Further, any number of amino acids can be joined together in chains to form new peptides: as a general guideline, 50 or less amino acids are referred to as peptides, 50 – 100 are termed polypeptides, and peptides with over 100 amino acids are generally referred to as proteins. For a more detailed description of peptides, polypeptides, and proteins, refer to the Peptides Vs. Proteins page of our peptide glossary.

Hydrolysis (a chemical breakdown of a compound resulting from a reaction with water) can break down a peptide bond.

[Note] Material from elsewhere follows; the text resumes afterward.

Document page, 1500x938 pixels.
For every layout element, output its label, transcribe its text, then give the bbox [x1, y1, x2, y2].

Though the reaction itself is quite slow, the peptide bonds formed within peptides, polypeptides, and proteins are susceptible to breakage when they come into contact with water (metastable bonds). The reaction between a peptide bond and water releases about 10kJ/mol of free energy. The wavelength of absorbance for a peptide bond is 190-230 nm.

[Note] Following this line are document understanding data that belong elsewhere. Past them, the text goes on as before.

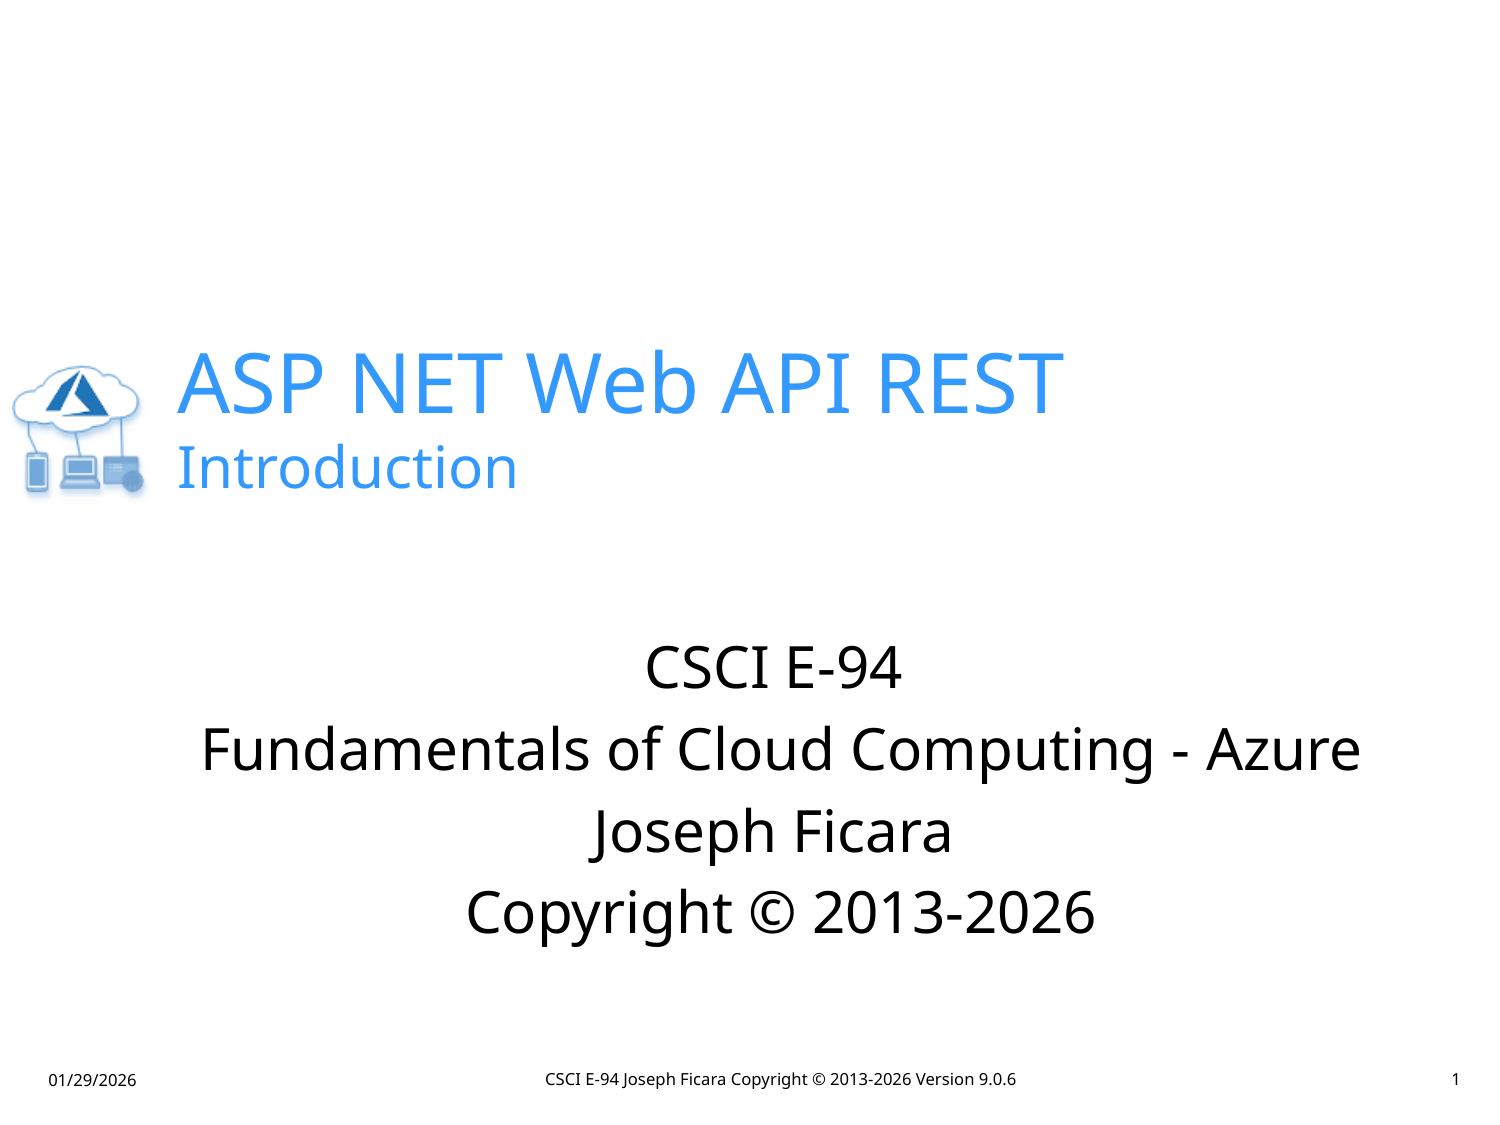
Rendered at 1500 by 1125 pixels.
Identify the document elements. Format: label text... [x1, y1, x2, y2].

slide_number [33, 1062, 154, 1100]
slide_number 1 [1407, 1061, 1476, 1101]
footer CSCI E-94 Joseph Ficara Copyright © 2013-2026 Version 9.0.6 [162, 1061, 1400, 1100]
title ASP NET Web API REST Introduction [162, 275, 1438, 515]
picture [0, 360, 160, 516]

In the biological realm, enzymes inside living organisms can both form and break down peptide bonds. A number of hormones, antibiotics, antitumor agents and neurotransmitters are peptides, most of which are referred to as proteins (due to the number of amino acids contained).

Structure of the Peptide Bond

Amino Acid and Peptide Bonds

Scientists have conducted x-ray diffraction studies of several small peptides in order to ascertain the physical characteristics of peptide bonds. Such studies have indicated that peptide bonds are rigid and planer. These physical characteristics are principally derived as a result of the resonance interaction of the amide: the amide nitrogen is able to delocalize its sole pair of electrons into the carbonyl oxygen.

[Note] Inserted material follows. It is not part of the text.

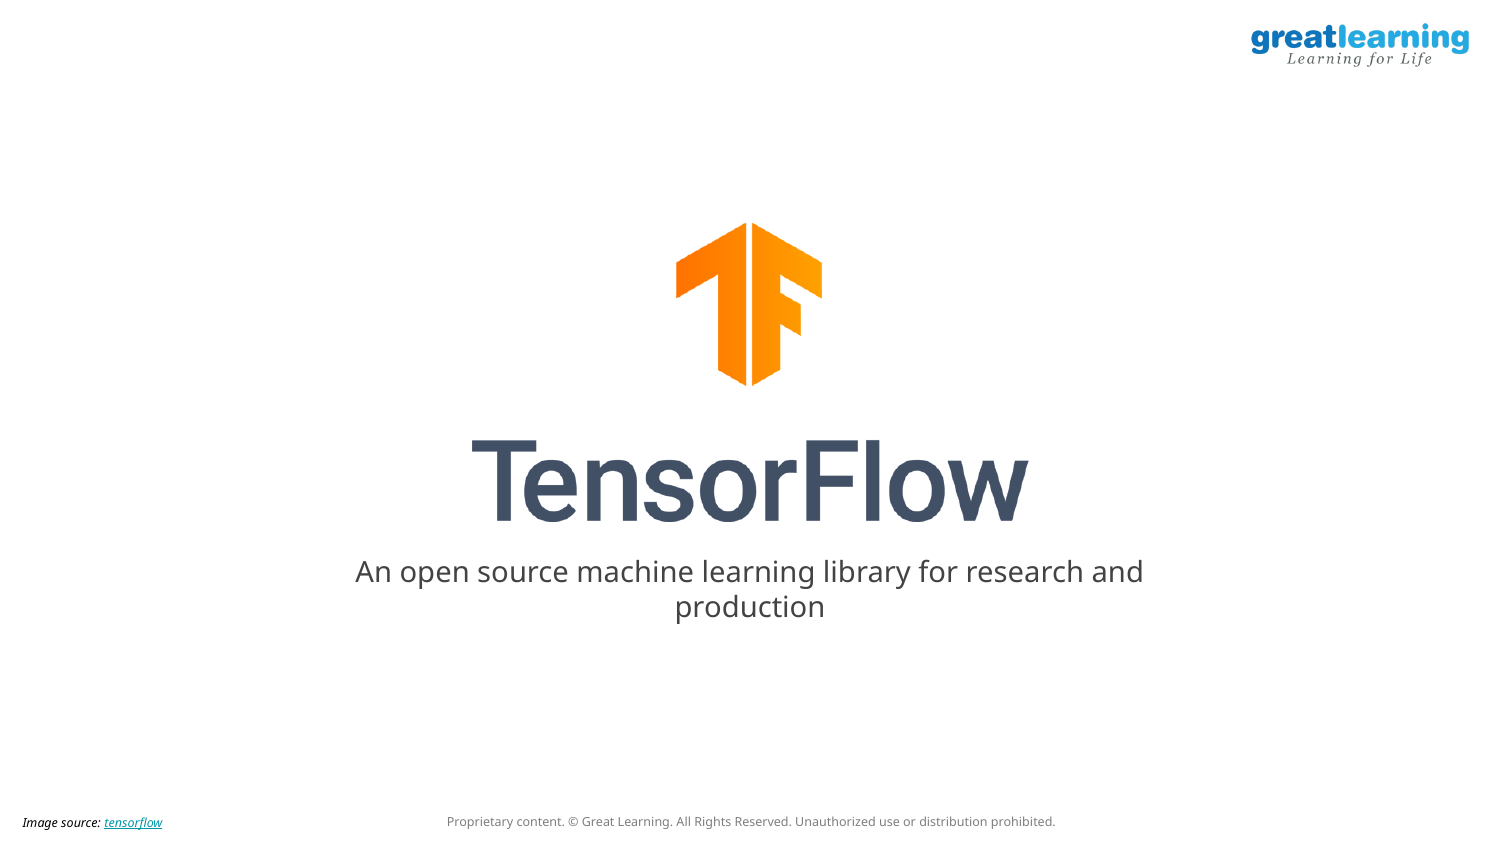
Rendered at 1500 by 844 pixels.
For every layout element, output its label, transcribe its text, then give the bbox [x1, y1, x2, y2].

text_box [273, 103, 1227, 640]
picture [1251, 23, 1469, 67]
text_box Image source: tensorflow [7, 799, 564, 844]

This resonance directly affects the structure of the peptide bond. Indeed, the N–C bond of the peptide bond is actually shorter than the N–Cα bond, and the C=O bond is longer than normal carbonyl bonds. In the peptide, the carbonyl oxygen and amide hydrogen are in a trans configuration, not a cis configuration; such a configuration is more energetically favorable due to the possibility of steric interactions in a cis configuration.

The Polarity of the Peptide Bond

Usually, free rotation should be able to take place about a single bond between a carbonyl carbon and amide nitrogen, the structure of a peptide bond. However, the nitrogen in this case has a lone pair of electrons. These electrons are near a carbon-oxygen bond. As a result, a reasonable resonance structure can be drawn, in which a double bond links the carbon and nitrogen. Consequently, the oxygen has a negative charge and the nitrogen has a positive charge. Rotation around the peptide bond is therefore inhibited by the resonance structure. Additionally, the real structure is a weighted hybrid of these two structures. The resonance structure is a significant factor in depicting the true electron distribution: the peptide bond has approximately 40% double-bond character. As a result, it is rigid.

Charges result in the peptide bond having a permanent dipole. The oxygen has a -0.28 charge, and the nitrogen has a +0.28 charge as a result of the resonance.